• **Exercise task**
Recast the entries from the line containing "11.43 and carried into the record." through the line containing "Observed: 7.54" as a two-column CSV with the headers record_text and observed_time. Give one row per entry, with the entry's text under record_text and its answer under observed_time, each in a single quoted field with line breaks turned into spaces.

• **Material provided**
━━━━━━━━━━━━━━━━━━━━

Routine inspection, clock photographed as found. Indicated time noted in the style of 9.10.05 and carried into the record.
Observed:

━━━━━━━━━━━━━━━━━━━━

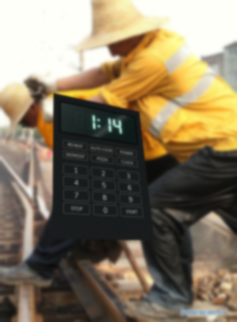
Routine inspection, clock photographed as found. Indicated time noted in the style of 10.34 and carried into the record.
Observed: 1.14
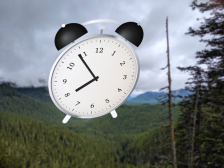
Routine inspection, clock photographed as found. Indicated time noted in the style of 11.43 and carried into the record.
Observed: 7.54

━━━━━━━━━━━━━━━━━━━━

• **Solution for this problem**
record_text,observed_time
"Routine inspection, clock photographed as found. Indicated time noted in the style of 11.43 and carried into the record. Observed:","7.54"